• **Try it**
Lines that contain "DRIVE" are to be copied from the material, every one of them.

• **Information supplied**
━━━

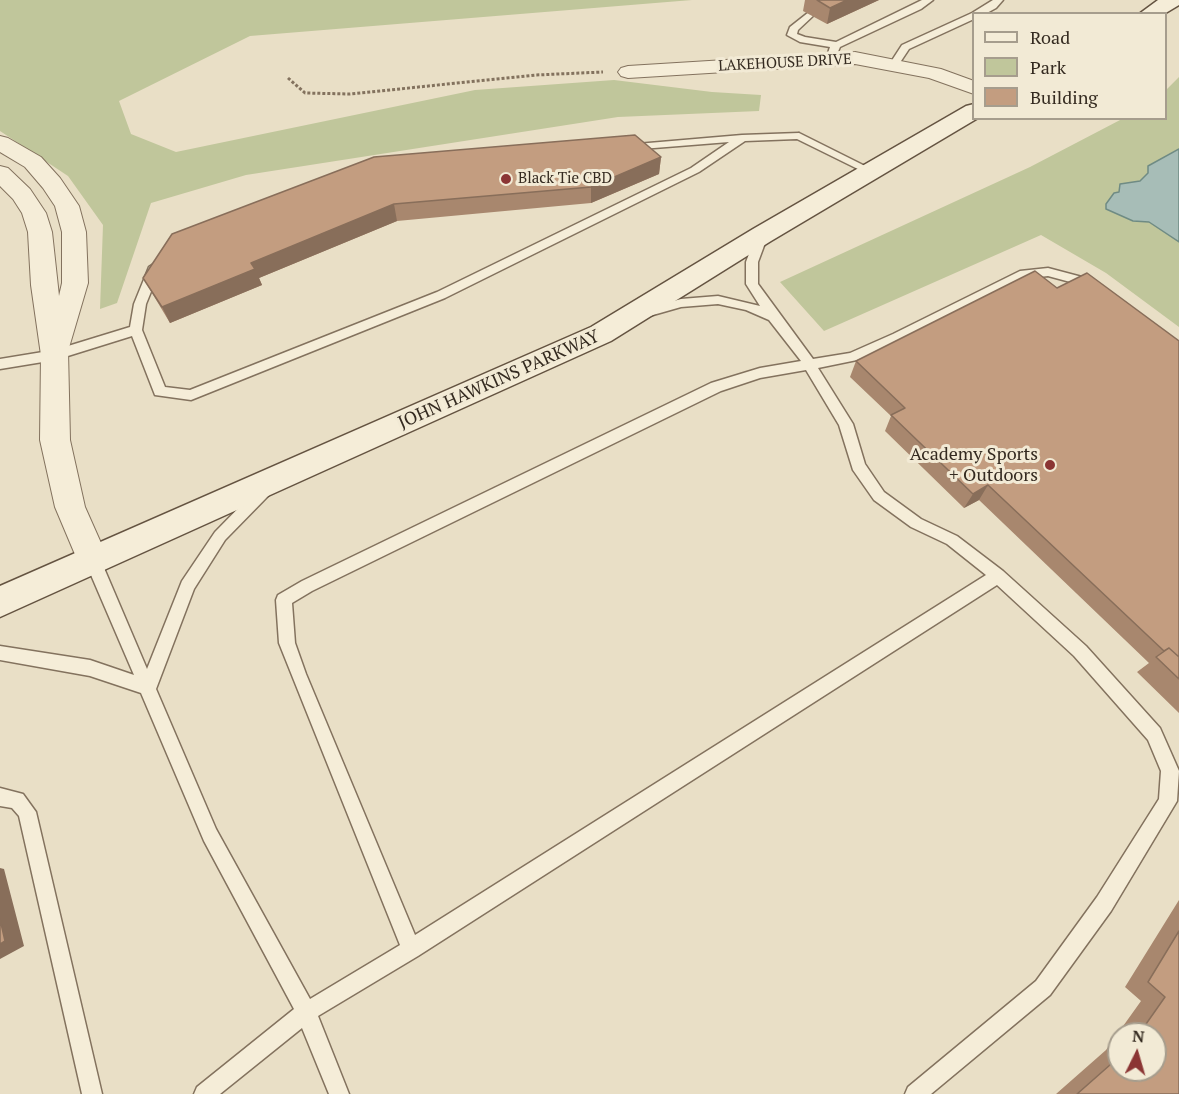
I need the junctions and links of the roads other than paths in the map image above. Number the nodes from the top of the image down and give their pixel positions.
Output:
1 (928, 0) edge
2 (998, 0) edge
3 (1171, 1) edge
4 (980, 12) edge
5 (1152, 12) edge
6 (809, 15) dead end
7 (972, 15) edge
8 (834, 52) junction
9 (894, 65) junction
10 (628, 72) road end
11 (972, 87) edge
12 (972, 112) edge
13 (742, 138) junction
14 (0, 143) edge
15 (611, 149) edge
16 (870, 171) junction
17 (0, 173) edge
18 (762, 235) junction
19 (162, 256) edge
20 (1099, 292) edge
21 (629, 318) junction
22 (774, 318) junction
23 (136, 330) junction
24 (55, 355) junction
25 (0, 364) edge
26 (810, 364) junction
27 (277, 479) junction
28 (93, 561) junction
29 (998, 576) junction
30 (0, 602) edge
31 (0, 653) edge
32 (148, 688) junction
33 (0, 797) edge
34 (411, 949) junction
35 (306, 1012) junction
36 (92, 1094) edge
37 (204, 1094) edge
38 (339, 1094) edge
39 (915, 1094) edge

1 - 8 lane
2 - 4 lane
3 - 5 main road
6 - 8 lane
7 - 9 lane
8 - 9 street, LAKEHOUSE DRIVE
8 - 10 street, LAKEHOUSE DRIVE
9 - 11 street, LAKEHOUSE DRIVE
12 - 16 main road, JOHN HAWKINS PARKWAY
13 - 15 lane
13 - 16 lane
13 - 23 lane
14 - 24 street
16 - 18 main road, JOHN HAWKINS PARKWAY
17 - 24 street
18 - 21 main road, JOHN HAWKINS PARKWAY
18 - 22 lane
19 - 23 lane
20 - 26 lane
21 - 22 lane
21 - 27 main road, JOHN HAWKINS PARKWAY
22 - 26 lane
23 - 24 lane
24 - 25 lane
24 - 28 street
26 - 29 lane
26 - 34 lane
27 - 28 main road, JOHN HAWKINS PARKWAY
27 - 32 lane
28 - 30 main road, JOHN HAWKINS PARKWAY
28 - 32 lane
29 - 34 lane
29 - 39 lane
31 - 32 lane
32 - 35 lane
33 - 36 lane
34 - 35 lane
35 - 37 lane
35 - 38 lane

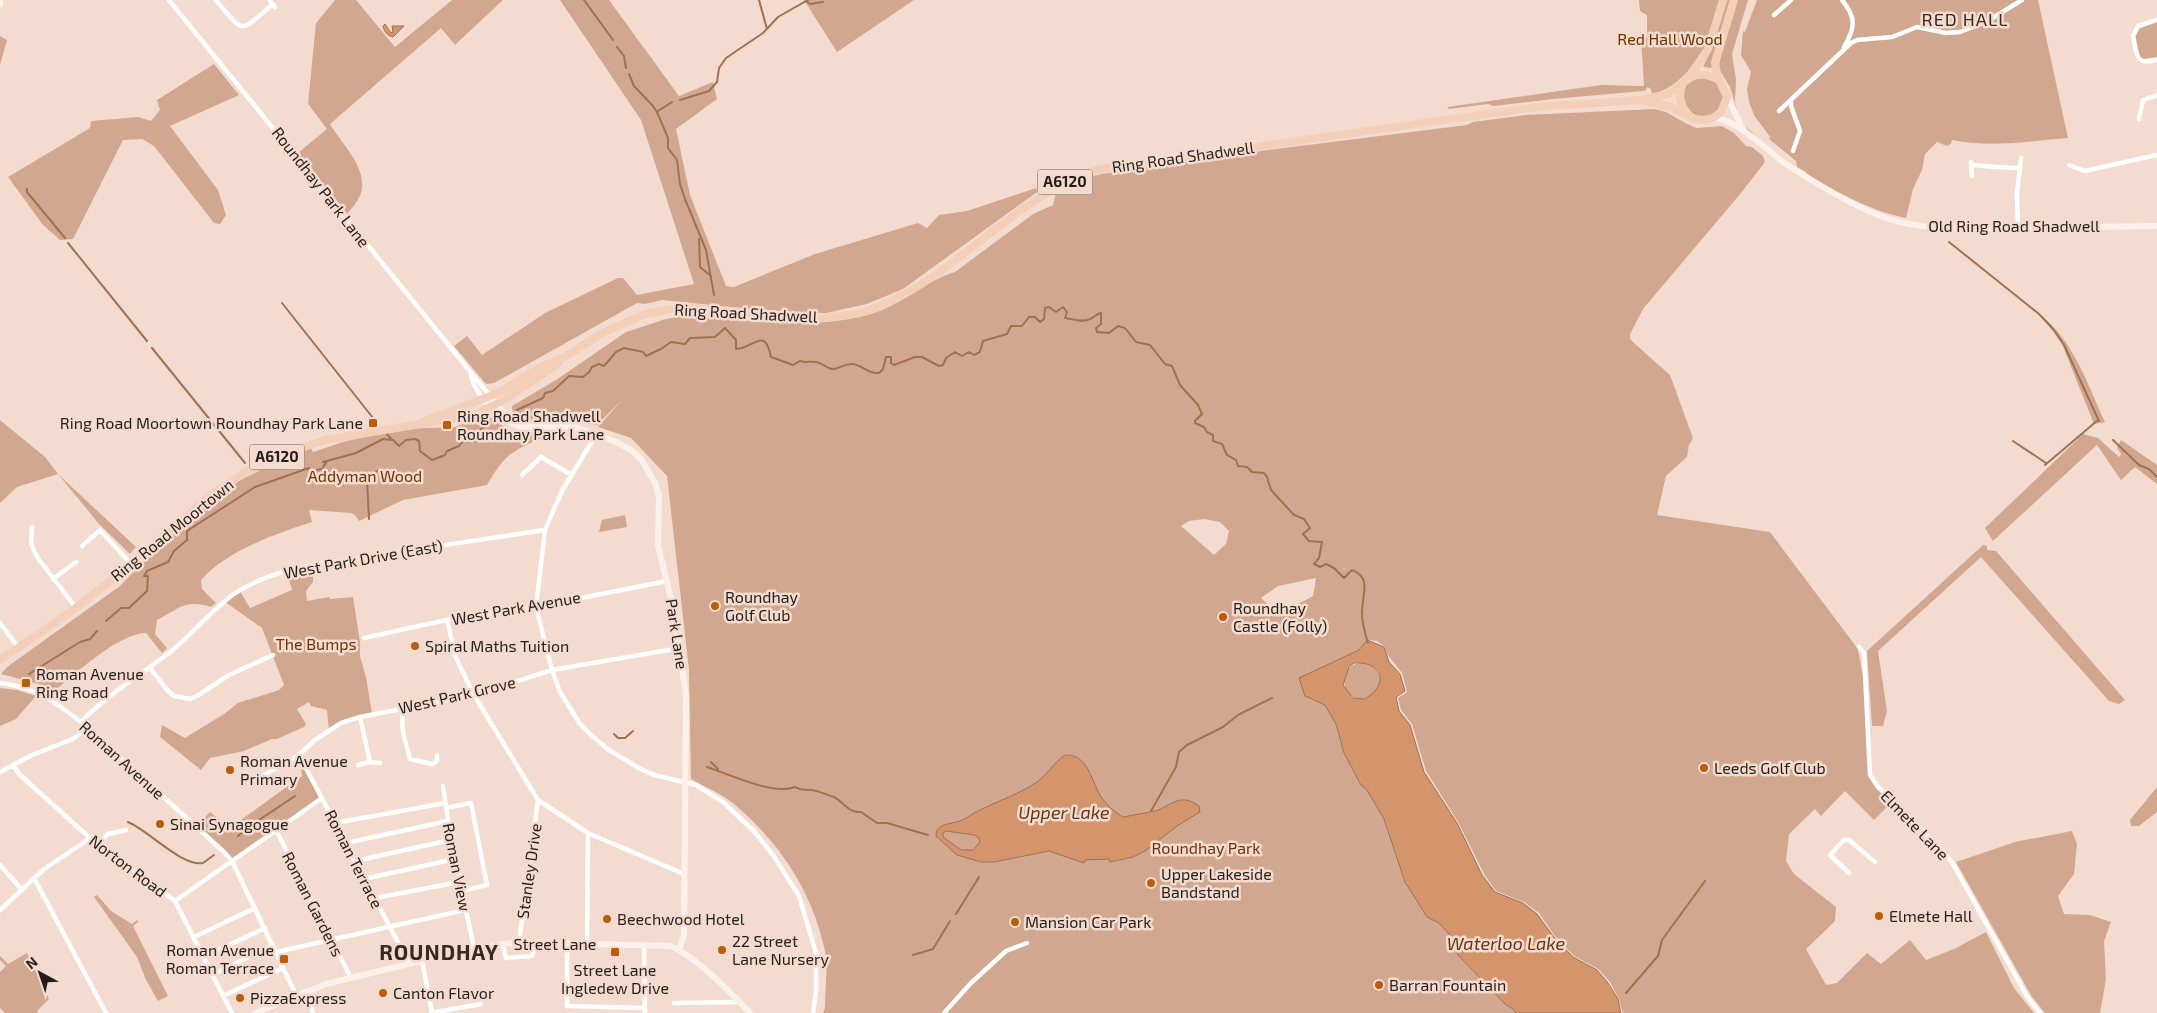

━━━

• **Result of the exercise**
8 - 9 street, LAKEHOUSE DRIVE
8 - 10 street, LAKEHOUSE DRIVE
9 - 11 street, LAKEHOUSE DRIVE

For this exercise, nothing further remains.